_WORK REQUEST_
For this exercise, repeat the whole listing below exactly. Leave the pictures out.

_SUPPLIED ENTRIES_

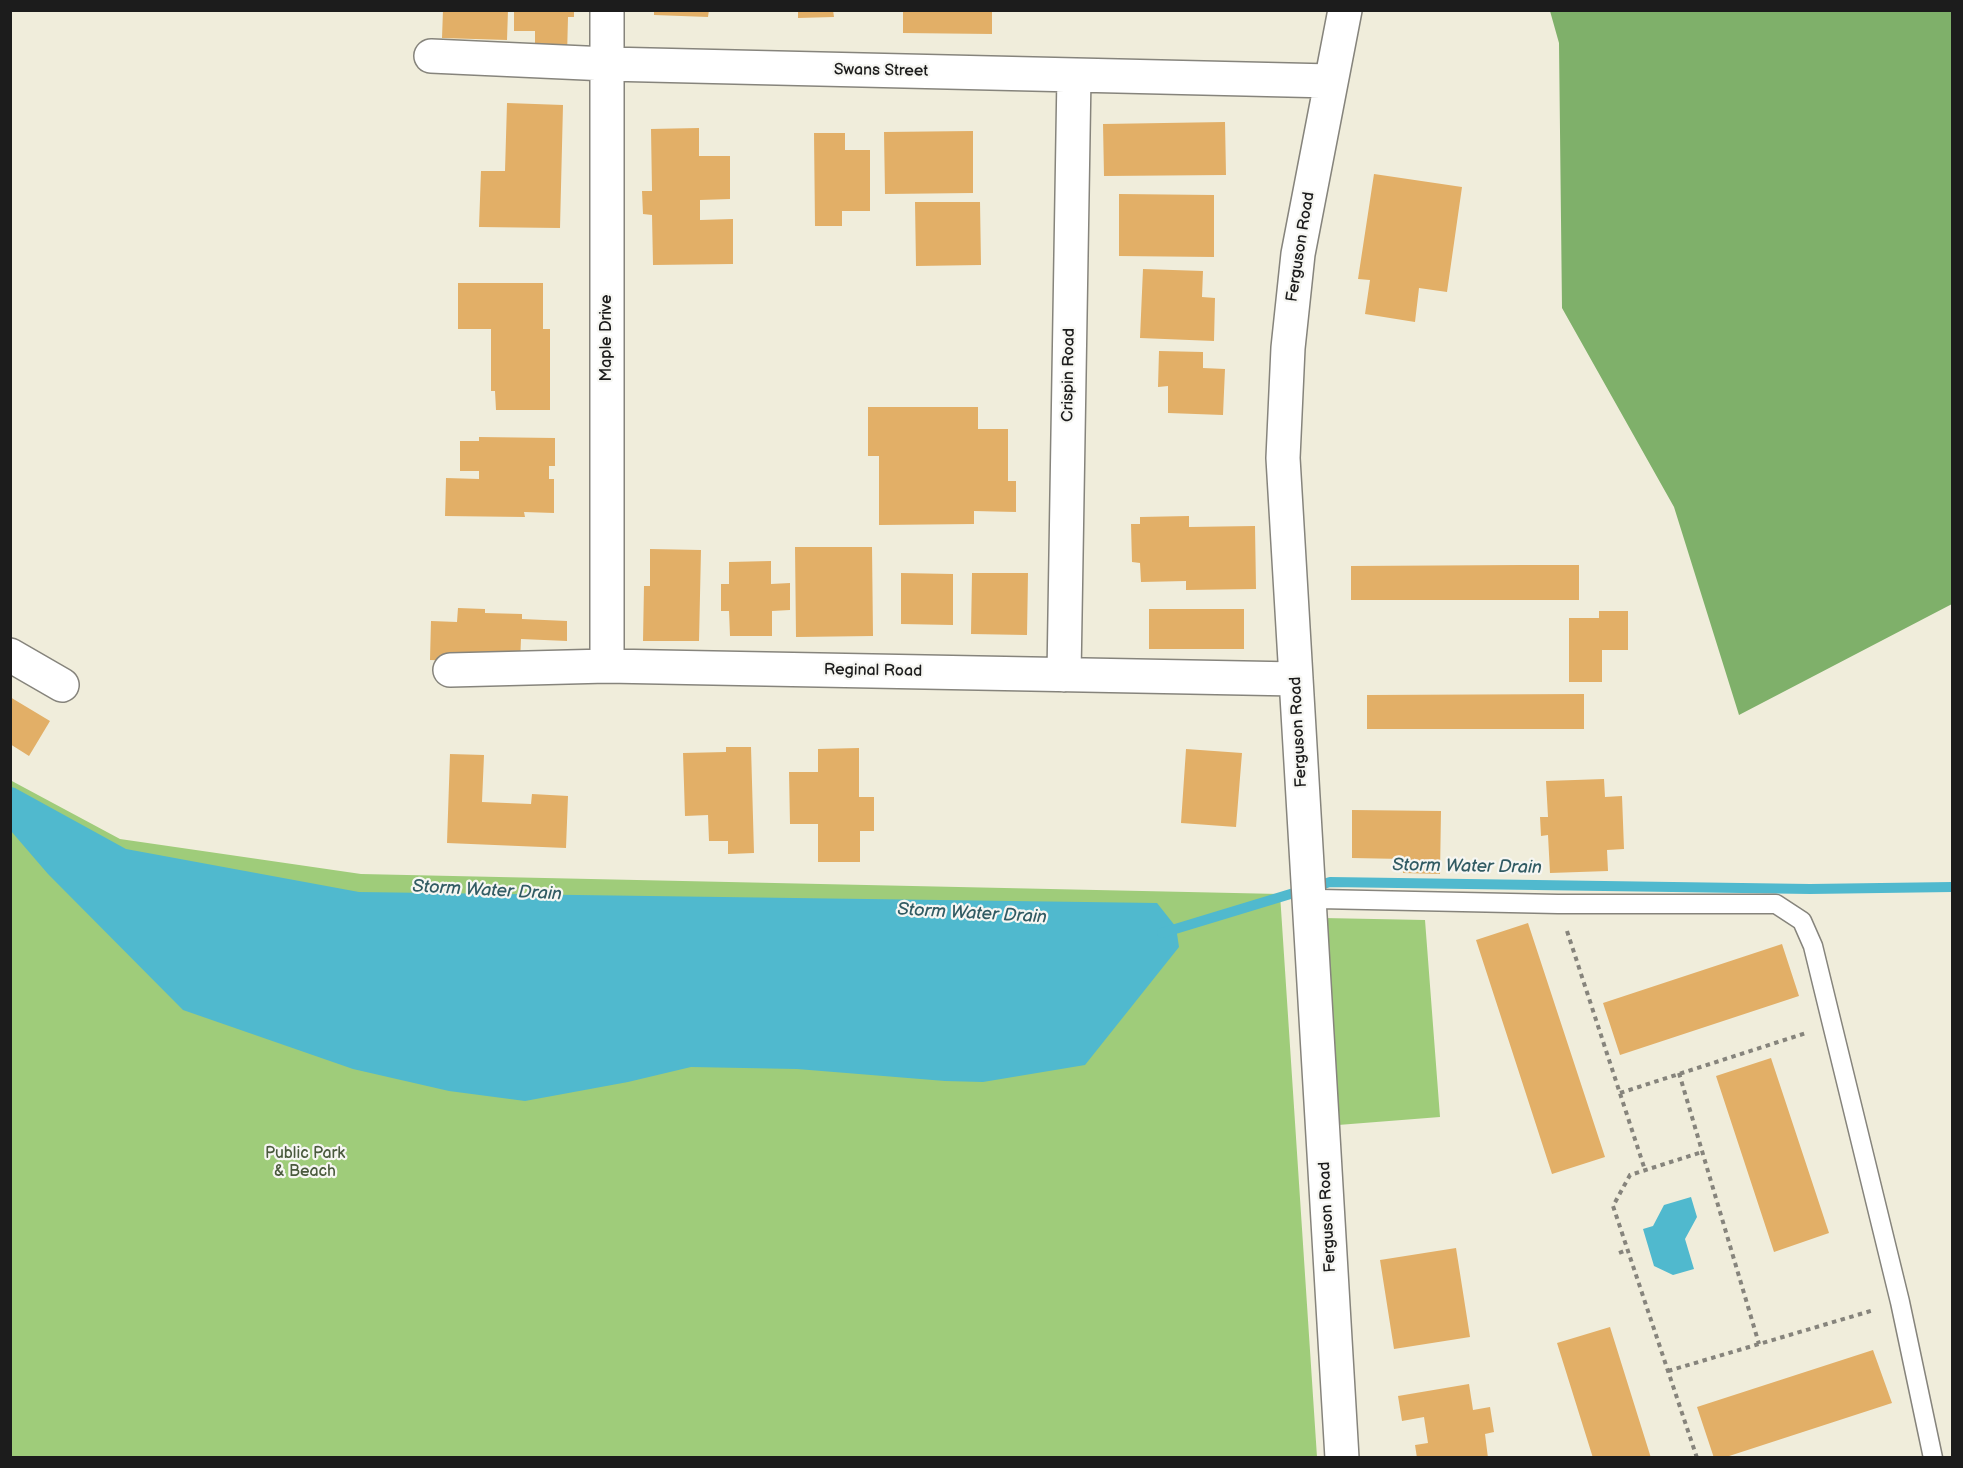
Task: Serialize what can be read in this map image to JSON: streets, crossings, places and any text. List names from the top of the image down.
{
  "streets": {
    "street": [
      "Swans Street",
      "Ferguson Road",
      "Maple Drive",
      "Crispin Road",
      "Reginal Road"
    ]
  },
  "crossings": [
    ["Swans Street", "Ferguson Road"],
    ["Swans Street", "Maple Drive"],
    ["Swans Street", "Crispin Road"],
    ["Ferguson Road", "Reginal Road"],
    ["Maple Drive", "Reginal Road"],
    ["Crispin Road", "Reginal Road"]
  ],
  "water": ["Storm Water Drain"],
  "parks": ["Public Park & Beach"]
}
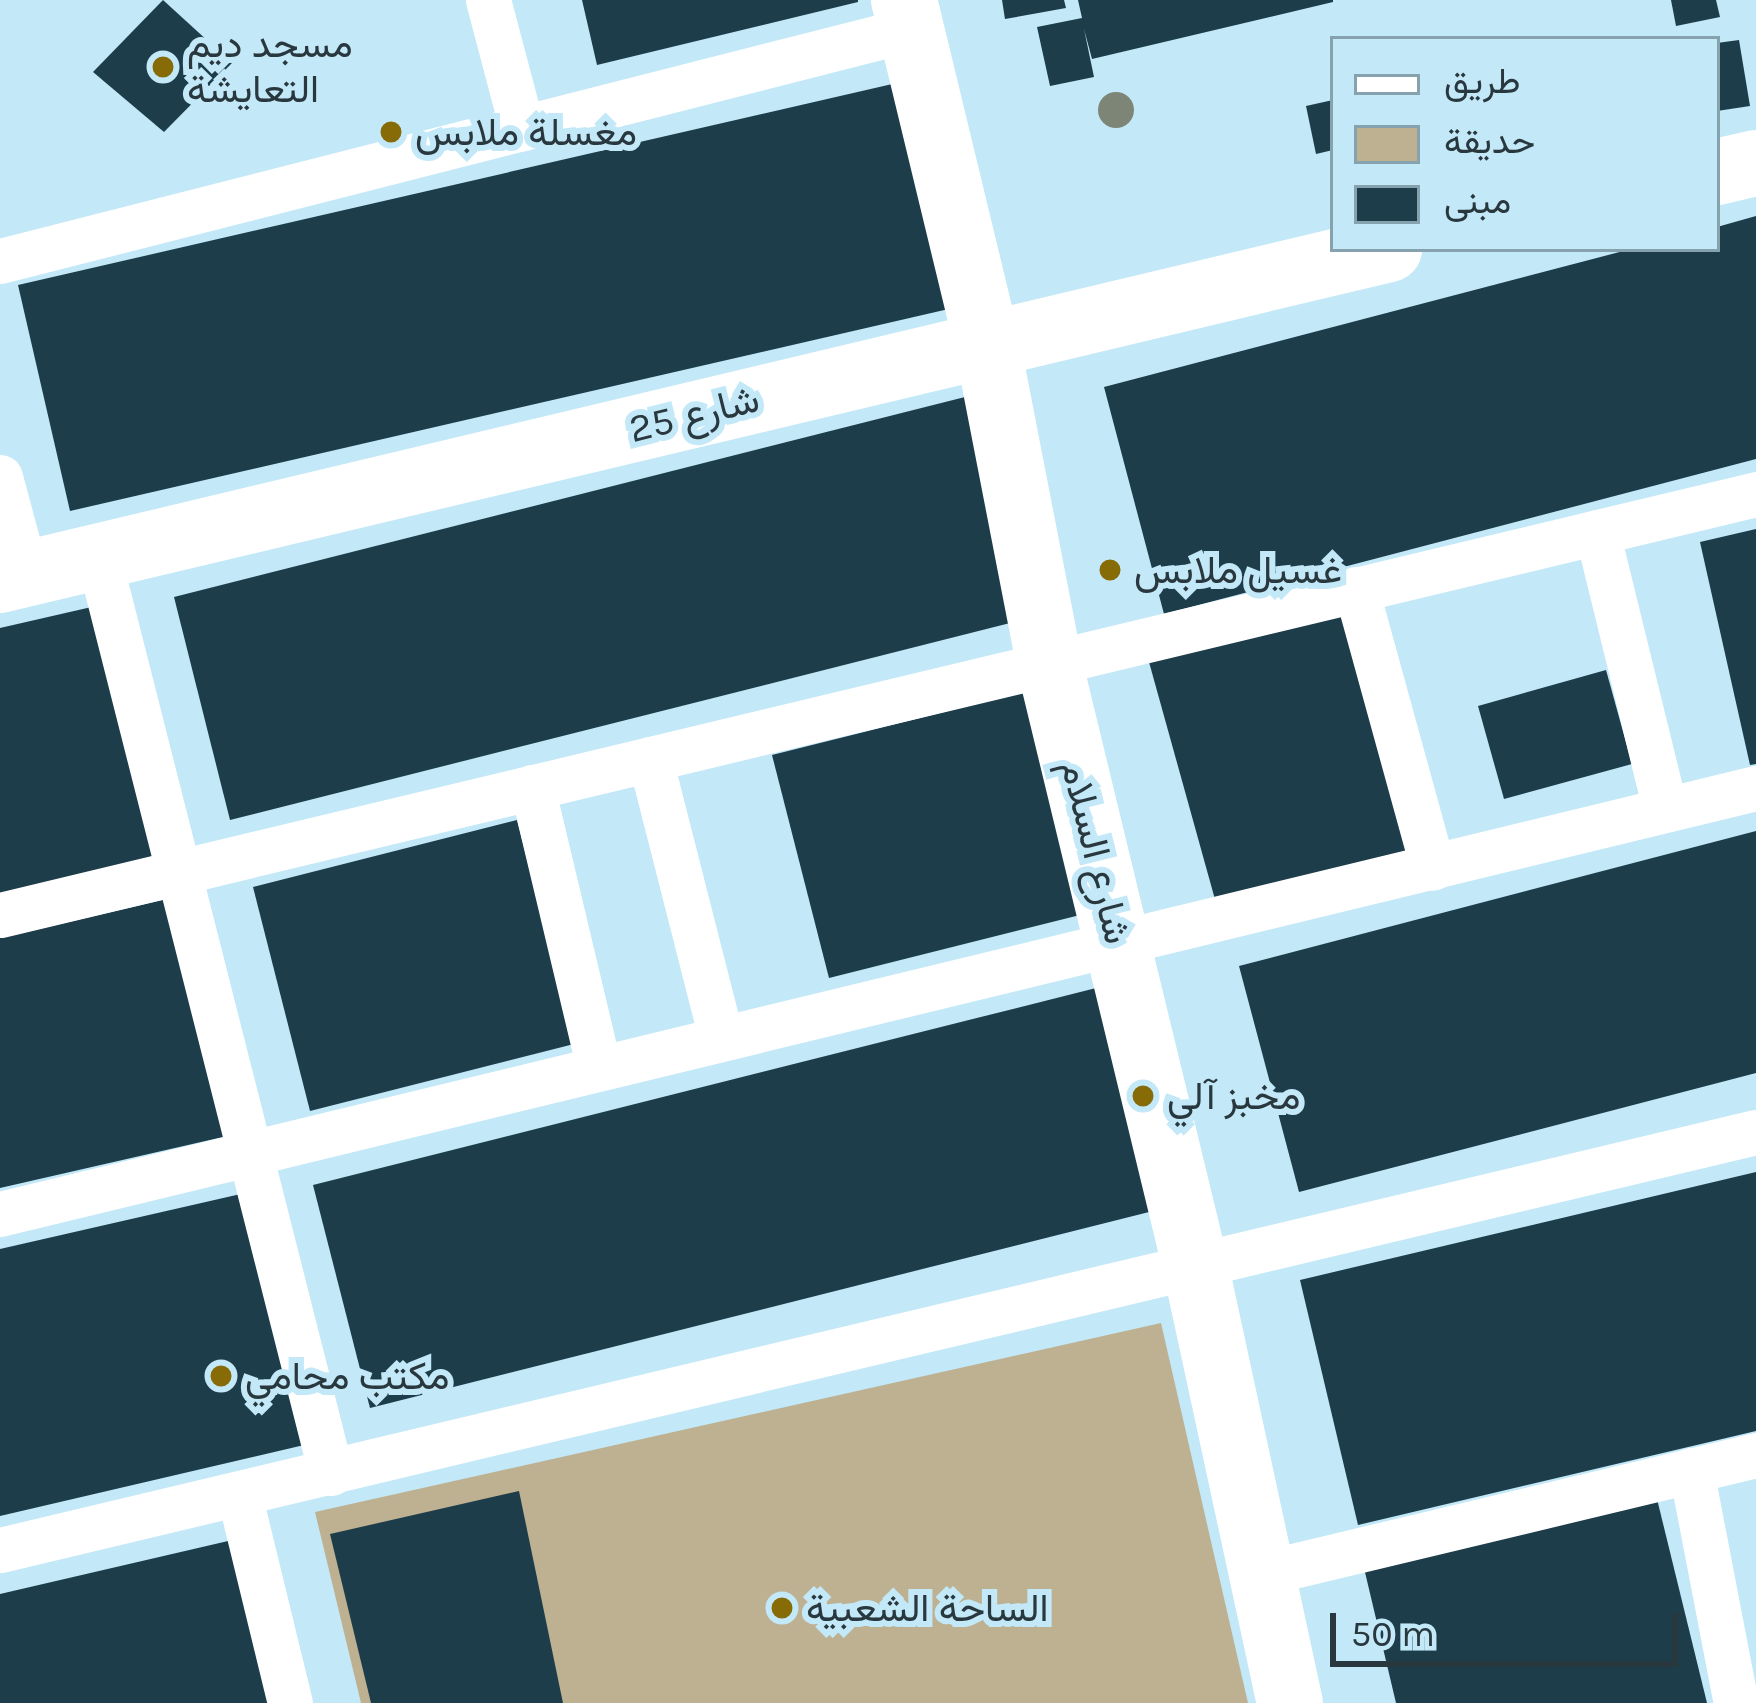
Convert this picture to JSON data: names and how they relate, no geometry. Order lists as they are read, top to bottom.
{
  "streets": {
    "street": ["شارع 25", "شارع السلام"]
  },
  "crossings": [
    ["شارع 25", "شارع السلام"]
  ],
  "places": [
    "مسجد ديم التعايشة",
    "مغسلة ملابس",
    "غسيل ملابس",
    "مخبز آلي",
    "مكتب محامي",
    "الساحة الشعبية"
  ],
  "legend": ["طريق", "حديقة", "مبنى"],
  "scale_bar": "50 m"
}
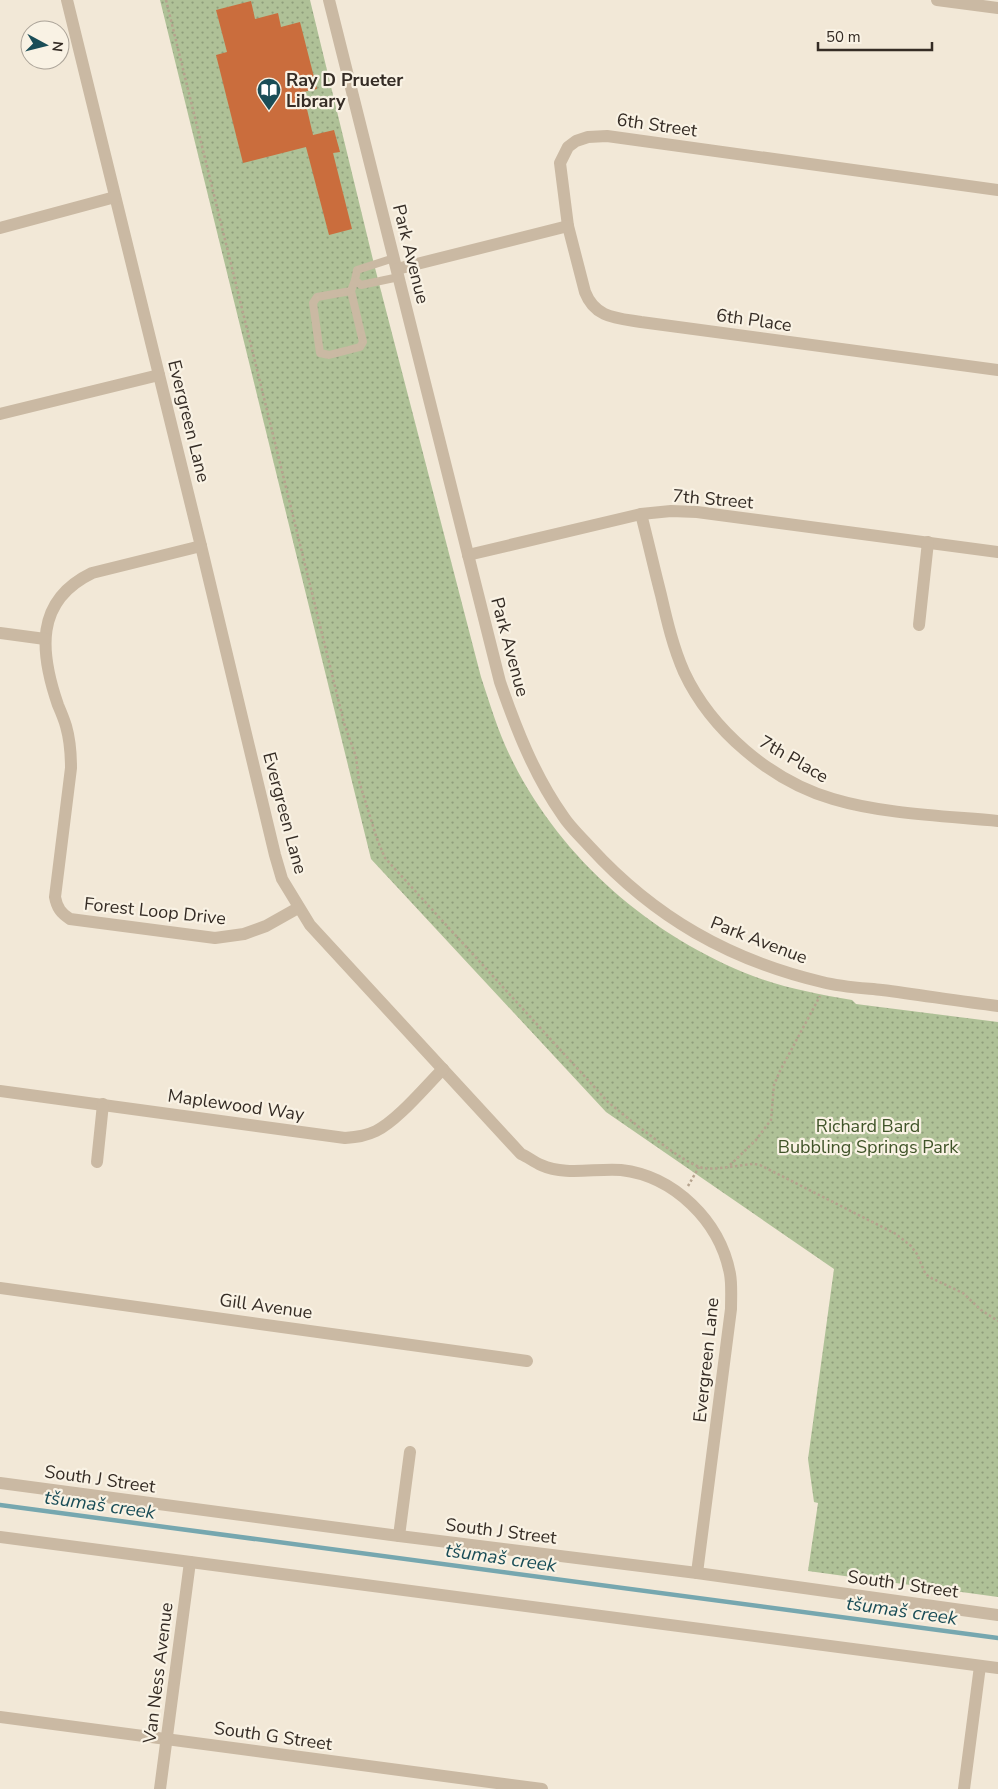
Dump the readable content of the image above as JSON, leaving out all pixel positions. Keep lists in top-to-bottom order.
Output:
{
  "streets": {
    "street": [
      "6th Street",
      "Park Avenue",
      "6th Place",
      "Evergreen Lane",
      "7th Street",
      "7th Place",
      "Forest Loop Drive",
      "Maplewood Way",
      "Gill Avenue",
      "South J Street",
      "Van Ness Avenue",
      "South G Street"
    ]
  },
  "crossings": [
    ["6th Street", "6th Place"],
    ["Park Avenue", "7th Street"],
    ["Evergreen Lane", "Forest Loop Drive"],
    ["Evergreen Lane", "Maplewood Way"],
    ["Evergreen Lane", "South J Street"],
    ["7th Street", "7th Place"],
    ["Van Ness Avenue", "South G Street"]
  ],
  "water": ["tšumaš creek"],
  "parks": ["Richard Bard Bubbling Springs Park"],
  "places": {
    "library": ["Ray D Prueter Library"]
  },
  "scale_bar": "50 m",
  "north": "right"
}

_RESULT OF THIS TASK_
Task: Serialize what can be read in this map image to JSON: streets, crossings, places and any text. List names from the top of the image down.
{
  "streets": {
    "street": [
      "Swans Street",
      "Ferguson Road",
      "Maple Drive",
      "Crispin Road",
      "Reginal Road"
    ]
  },
  "crossings": [
    ["Swans Street", "Ferguson Road"],
    ["Swans Street", "Maple Drive"],
    ["Swans Street", "Crispin Road"],
    ["Ferguson Road", "Reginal Road"],
    ["Maple Drive", "Reginal Road"],
    ["Crispin Road", "Reginal Road"]
  ],
  "water": ["Storm Water Drain"],
  "parks": ["Public Park & Beach"]
}
Convert this picture to JSON data: names and how they relate, no geometry. Order lists as they are read, top to bottom.
{
  "streets": {
    "street": ["شارع 25", "شارع السلام"]
  },
  "crossings": [
    ["شارع 25", "شارع السلام"]
  ],
  "places": [
    "مسجد ديم التعايشة",
    "مغسلة ملابس",
    "غسيل ملابس",
    "مخبز آلي",
    "مكتب محامي",
    "الساحة الشعبية"
  ],
  "legend": ["طريق", "حديقة", "مبنى"],
  "scale_bar": "50 m"
}
Dump the readable content of the image above as JSON, leaving out all pixel positions. Keep lists in top-to-bottom order.
Output:
{
  "streets": {
    "street": [
      "6th Street",
      "Park Avenue",
      "6th Place",
      "Evergreen Lane",
      "7th Street",
      "7th Place",
      "Forest Loop Drive",
      "Maplewood Way",
      "Gill Avenue",
      "South J Street",
      "Van Ness Avenue",
      "South G Street"
    ]
  },
  "crossings": [
    ["6th Street", "6th Place"],
    ["Park Avenue", "7th Street"],
    ["Evergreen Lane", "Forest Loop Drive"],
    ["Evergreen Lane", "Maplewood Way"],
    ["Evergreen Lane", "South J Street"],
    ["7th Street", "7th Place"],
    ["Van Ness Avenue", "South G Street"]
  ],
  "water": ["tšumaš creek"],
  "parks": ["Richard Bard Bubbling Springs Park"],
  "places": {
    "library": ["Ray D Prueter Library"]
  },
  "scale_bar": "50 m",
  "north": "right"
}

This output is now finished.